[[ DATA SECTION, beginning ]]
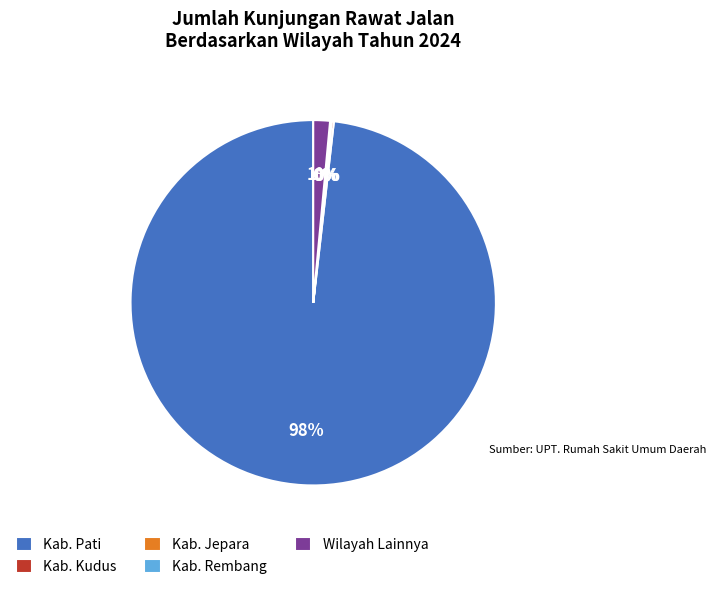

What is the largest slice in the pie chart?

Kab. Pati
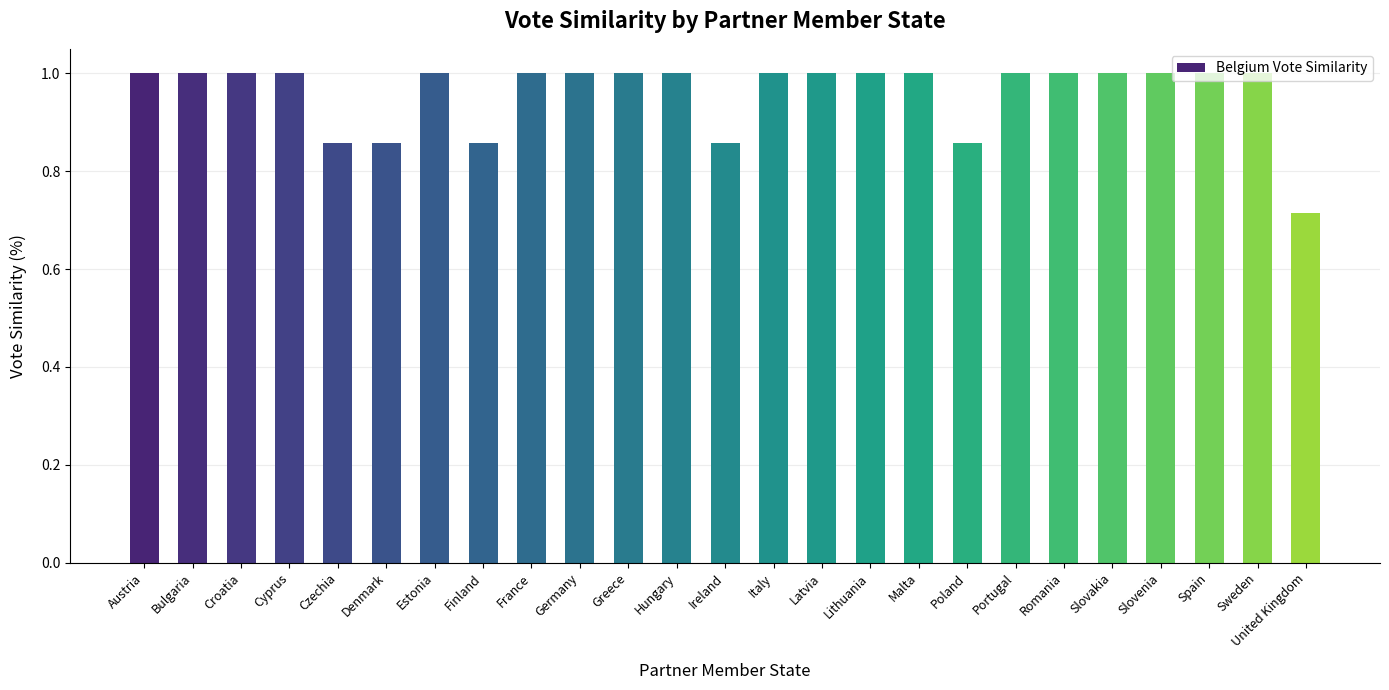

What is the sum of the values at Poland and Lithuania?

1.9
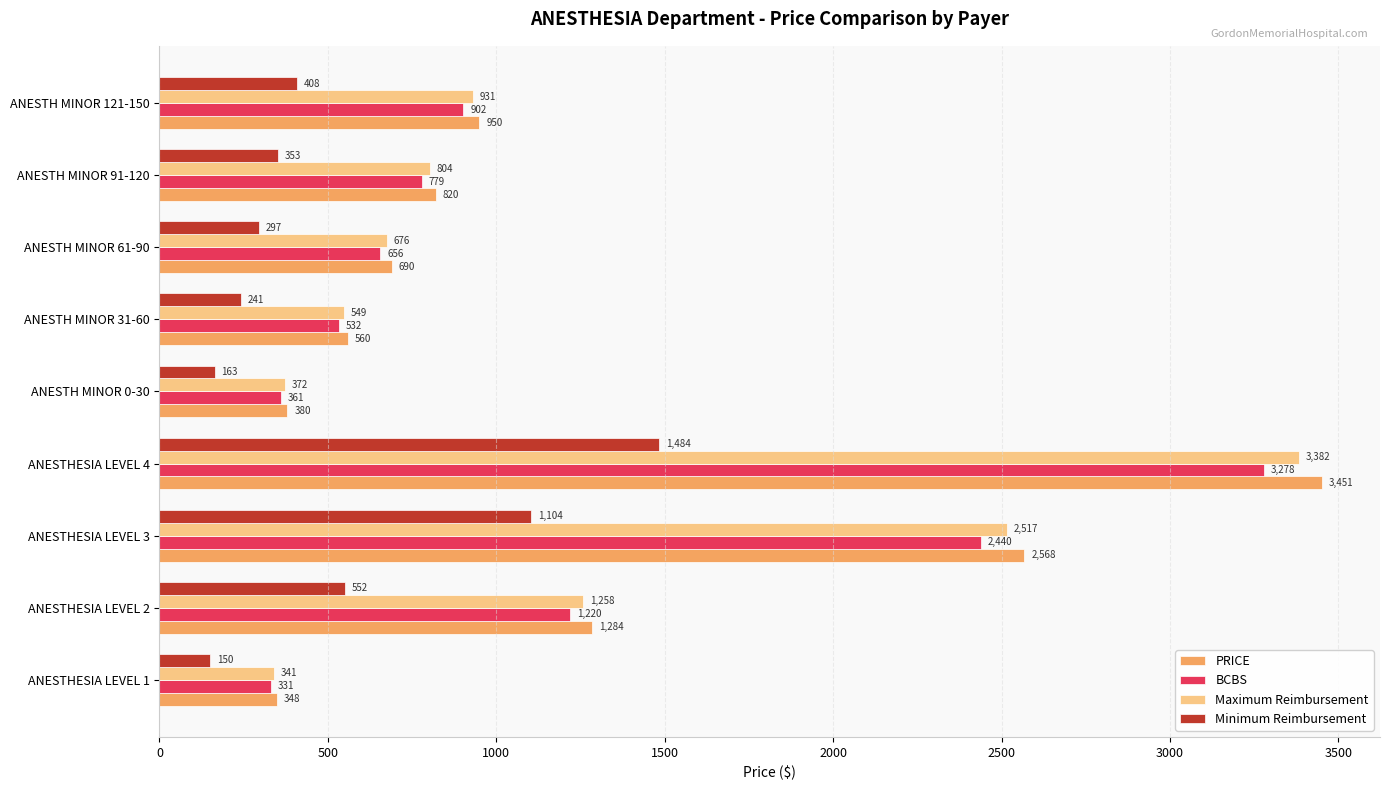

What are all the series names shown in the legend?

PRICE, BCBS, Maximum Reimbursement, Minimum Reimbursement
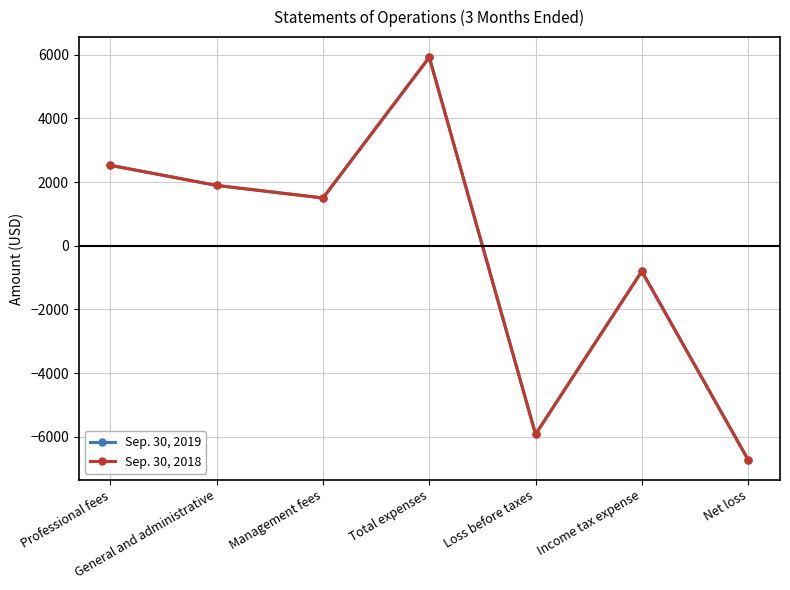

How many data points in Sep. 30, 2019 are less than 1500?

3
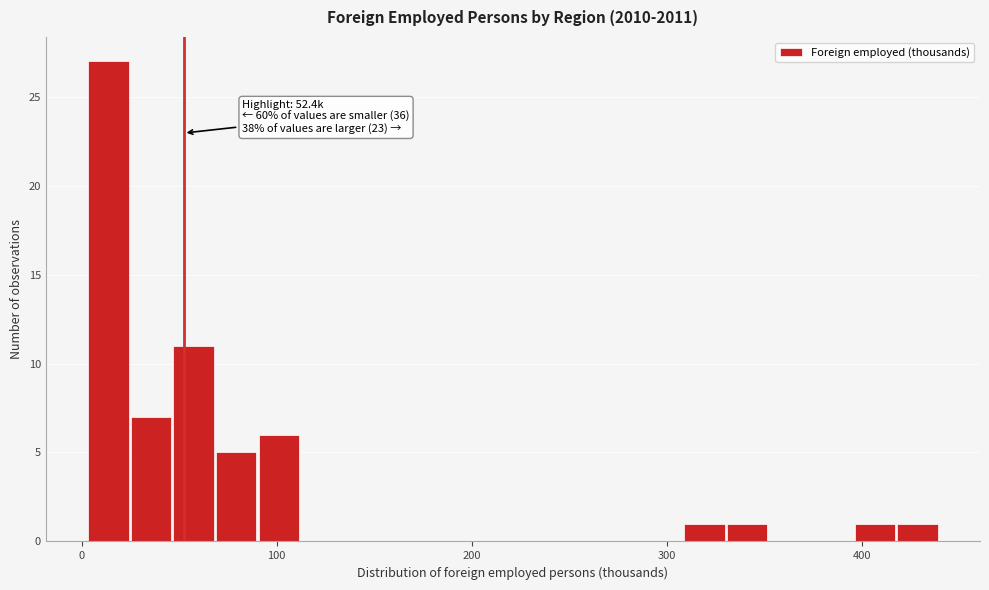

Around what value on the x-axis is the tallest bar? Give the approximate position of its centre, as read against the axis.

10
[[ DATA SECTION, end ]]
### [WHAT THE EXERCISE ASKS]
Rewrite all the items above, replacing "legend" with "key" and leaving everything else unchanged. Omit the pictures.

### [ANSWER TO THE PROBLEM]
What is the largest slice in the pie chart?

Kab. Pati

What is the sum of the values at Poland and Lithuania?

1.9

What are all the series names shown in the key?

PRICE, BCBS, Maximum Reimbursement, Minimum Reimbursement

How many data points in Sep. 30, 2019 are less than 1500?

3

Around what value on the x-axis is the tallest bar? Give the approximate position of its centre, as read against the axis.

10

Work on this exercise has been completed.